▶ Try it
Print out the whole listing below exactly as it is written.

▶ Records for processing

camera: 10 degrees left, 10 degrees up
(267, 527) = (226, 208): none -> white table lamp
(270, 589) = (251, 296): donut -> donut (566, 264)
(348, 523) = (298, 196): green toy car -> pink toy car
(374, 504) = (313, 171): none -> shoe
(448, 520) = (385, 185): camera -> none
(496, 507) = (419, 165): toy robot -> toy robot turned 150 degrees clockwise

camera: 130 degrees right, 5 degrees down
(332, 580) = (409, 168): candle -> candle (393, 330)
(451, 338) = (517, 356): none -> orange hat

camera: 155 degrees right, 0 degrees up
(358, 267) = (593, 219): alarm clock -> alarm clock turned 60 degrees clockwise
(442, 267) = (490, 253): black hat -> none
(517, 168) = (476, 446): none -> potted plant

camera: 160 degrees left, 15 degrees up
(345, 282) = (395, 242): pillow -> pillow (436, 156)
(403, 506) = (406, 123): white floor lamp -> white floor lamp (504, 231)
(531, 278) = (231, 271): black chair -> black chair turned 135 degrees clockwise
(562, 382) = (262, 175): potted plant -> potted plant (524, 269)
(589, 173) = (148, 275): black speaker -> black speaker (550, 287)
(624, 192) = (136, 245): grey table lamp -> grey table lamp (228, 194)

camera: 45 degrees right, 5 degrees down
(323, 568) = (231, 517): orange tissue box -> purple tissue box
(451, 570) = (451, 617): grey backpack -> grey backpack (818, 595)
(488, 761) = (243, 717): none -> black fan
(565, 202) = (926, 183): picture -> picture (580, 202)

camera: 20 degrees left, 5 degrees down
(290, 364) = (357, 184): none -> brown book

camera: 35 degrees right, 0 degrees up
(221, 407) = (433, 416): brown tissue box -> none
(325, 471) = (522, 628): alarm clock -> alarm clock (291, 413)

▶ Output for this exercise
camera: 10 degrees left, 10 degrees up
(267, 527) = (226, 208): none -> white table lamp
(270, 589) = (251, 296): donut -> donut (566, 264)
(348, 523) = (298, 196): green toy car -> pink toy car
(374, 504) = (313, 171): none -> shoe
(448, 520) = (385, 185): camera -> none
(496, 507) = (419, 165): toy robot -> toy robot turned 150 degrees clockwise

camera: 130 degrees right, 5 degrees down
(332, 580) = (409, 168): candle -> candle (393, 330)
(451, 338) = (517, 356): none -> orange hat

camera: 155 degrees right, 0 degrees up
(358, 267) = (593, 219): alarm clock -> alarm clock turned 60 degrees clockwise
(442, 267) = (490, 253): black hat -> none
(517, 168) = (476, 446): none -> potted plant

camera: 160 degrees left, 15 degrees up
(345, 282) = (395, 242): pillow -> pillow (436, 156)
(403, 506) = (406, 123): white floor lamp -> white floor lamp (504, 231)
(531, 278) = (231, 271): black chair -> black chair turned 135 degrees clockwise
(562, 382) = (262, 175): potted plant -> potted plant (524, 269)
(589, 173) = (148, 275): black speaker -> black speaker (550, 287)
(624, 192) = (136, 245): grey table lamp -> grey table lamp (228, 194)

camera: 45 degrees right, 5 degrees down
(323, 568) = (231, 517): orange tissue box -> purple tissue box
(451, 570) = (451, 617): grey backpack -> grey backpack (818, 595)
(488, 761) = (243, 717): none -> black fan
(565, 202) = (926, 183): picture -> picture (580, 202)

camera: 20 degrees left, 5 degrees down
(290, 364) = (357, 184): none -> brown book

camera: 35 degrees right, 0 degrees up
(221, 407) = (433, 416): brown tissue box -> none
(325, 471) = (522, 628): alarm clock -> alarm clock (291, 413)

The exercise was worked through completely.